Leerian soupira en tournant la tête vers la blonde. Puis il se redressa sur un coude pour voir où en étaient tous les autres. Narsa qui ronflait, Egrim qui était un peu plus loin à marmonner des formules magiques. Et Mishi qui faisait semblant de dormir et qui espionnait leurs conversations.
— C'est la lune qui me tient éveillé, avoua-t-il enfin.
— Vraiment ? Elle n'est qu'à la demie.
— Oui, mais... j'ai passé six mois sans jamais sortir. Dans la tour, je la ressentais moins fort. Là, j'ai l'impression de me prendre ses effets comme une claque.
— Si la demie te fait cet effet... la pleine lune va être violente.
Leerian soupira, honteux de cette conversation. Honteux de la personne qu'il était. Il posa une main sur son ventre, tentant de calmer cette sensation dérangeante qui s'apparentait à des papillons dans l'estomac, sans le côté romantique de la chose.
— Ça va passer. C'est juste pour cette nuit. Et puis Chris m'a fait un antidote. Je ne te referais pas la scène de Nocksor, c'est promis.
— C'est bon à savoir, fit Danayelle dans un soupire de soulagement.

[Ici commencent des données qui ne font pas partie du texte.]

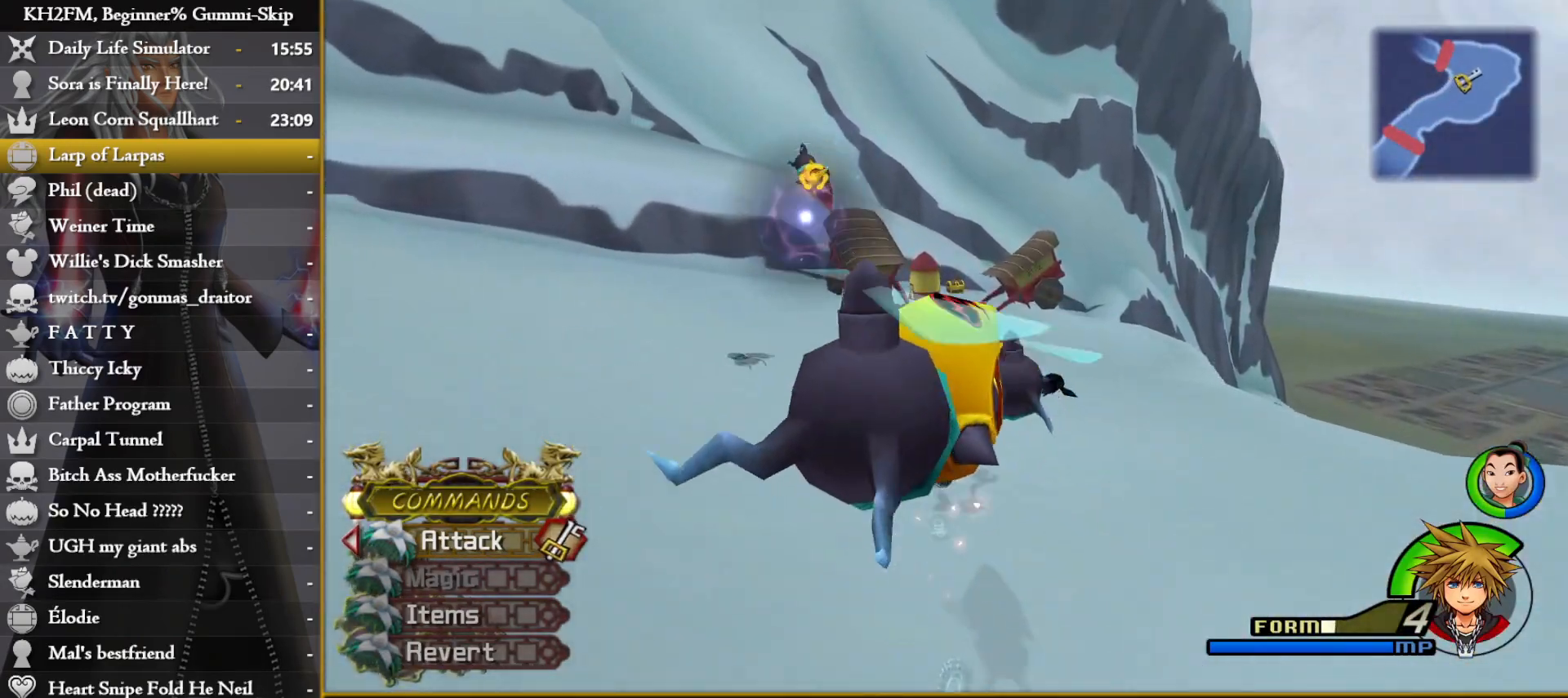
{"buttons": [], "left_stick": "up", "right_stick": "center", "events": []}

J'avoue que ça m'angoissait un peu.
— Et toi, sinon ? T'as eu des nouvelles de ton prof bizarre ?
Danayelle du réfléchir un instant pour réaliser de qui il parlait. Muglow ! Son ancien professeur de télékinésie, qui avait tenté de la tuer en l'envoyant chez les trolls.
— Aucune. Depuis que je l'ai sommé de quitter l'Institut en lui bottant le derrière, il ne s'est plus manifesté.
— Ça t'inquiète ?
— Et pourquoi ça m'inquièterait ?
Leerian détourna le regard des branches au-dessus de sa tête pour le braquer sur son amie.
— Le type a tenté de te tuer. Tu lui as fait perdre son poste... en lui bottant le derrière. Et tu crois vraiment qu'il va t'oublier ?
Danayelle haussa banalement les épaules. Pour l'instant, ça faisait six mois qu'elle n'avait plus entendu parler de lui.
— Essaye de te reposer, Leerian, dit-elle simplement. Demain sera une longue journée. On va te faire quitter le pays.
Leerian prit une grande inspiration, puis hocha la tête. Danayelle lui tourna le dos et ferma les yeux.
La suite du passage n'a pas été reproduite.